Untitled Document

HATIRA - BABAM TURGUT ÖZAL

“...Vatandaşlardan babamı çok arayan olurdu. Babam da gece saat 12’den sonra vakti olunca onları arattırırdı. Sivas’tan Mehmet Efendi isminde bir adamcağız aramış. Bana “Kağıdı ver birini de ben arıyayım.” dedi ve onu aradı.

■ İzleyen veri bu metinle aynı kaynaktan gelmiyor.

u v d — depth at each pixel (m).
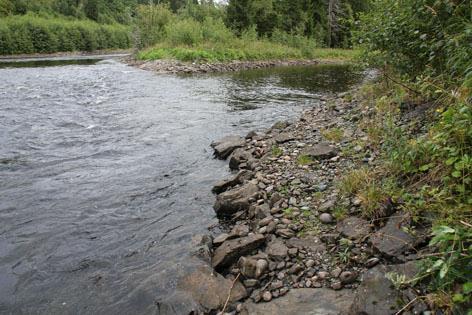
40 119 11.00
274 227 4.55
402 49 6.50
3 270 4.37
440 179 3.92
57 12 65.88
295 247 4.16
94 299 3.85
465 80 4.20
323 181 5.48
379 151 5.65
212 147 8.54
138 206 5.87
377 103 7.68
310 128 8.47
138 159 7.89
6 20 46.66
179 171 7.25
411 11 5.84
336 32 47.53
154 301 3.69
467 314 2.32
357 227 4.11
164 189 6.45
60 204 5.93
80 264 4.46
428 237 3.47
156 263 4.36
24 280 4.20
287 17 44.94
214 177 6.92
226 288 3.70
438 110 4.36
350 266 3.70
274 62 33.44
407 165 4.36
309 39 42.06
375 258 3.61
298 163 6.31
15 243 4.89
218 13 42.34
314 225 4.51
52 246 4.83
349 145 6.41
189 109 12.61
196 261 4.20
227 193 5.62
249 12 39.38
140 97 14.78
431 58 5.39
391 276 3.00
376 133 6.17
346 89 17.17
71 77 20.66
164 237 4.97
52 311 3.72
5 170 7.23
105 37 58.12
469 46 4.54
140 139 9.24
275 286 3.66
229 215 5.48
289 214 4.82
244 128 10.16
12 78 19.64
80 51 53.12
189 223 5.33
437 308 2.63
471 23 4.72
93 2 71.56
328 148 6.47
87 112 11.99
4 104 12.82
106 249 4.75
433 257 3.01
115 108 12.66
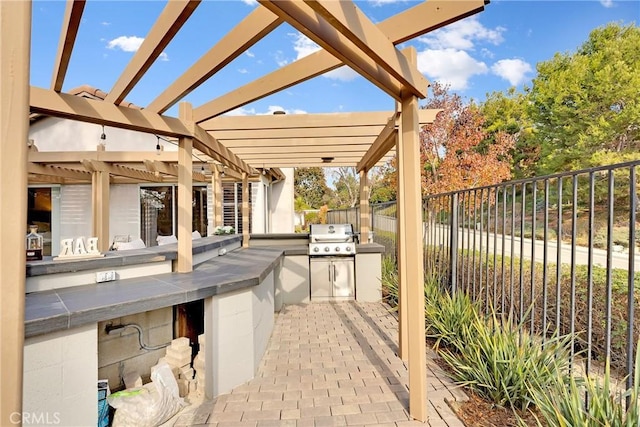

“Ben Başbakan Turgut Özal, beni aramışsın. Nasılsın, iyi misin?” dedi. Adam, “Hadi ordan!” deyip telefonu kapattı. Babam tekrar aradı. Adam “Dalga geçme kardeşim!” dedi bir daha kapattı. Babam “Ben bu adamla konuşacağım.” diye tutturdu. Gece saat 01.00’de Vâli’nin yardımıyle irtibat sağladılar. Adamcağız telefonda konuşamıyor. Babam diyor ki; “Mehmet Efendi, sen beni aramışsın. Ben de seni aradım. Niye telefonu yüzüme kapatıyorsun?” Adam telefonda hüngür hüngür ağlıyordu. Bir Başbakan kendisini direkt olarak aramış ve dileğini sormuştu. Böyle alçak gönüllü idi.

Bir defâsında denemek için yeni ithâl edilen bir jeep getirmişlerdi. Yıl 1985, babamın başabakanlık dönemi. Babam direksiyona geçti. Arsada tur atıyor. Ben yanındayım, Efe arkada. Birdenbire babam gaza bastı, indik Yeniköy’e. Ne polis var, ne koruma.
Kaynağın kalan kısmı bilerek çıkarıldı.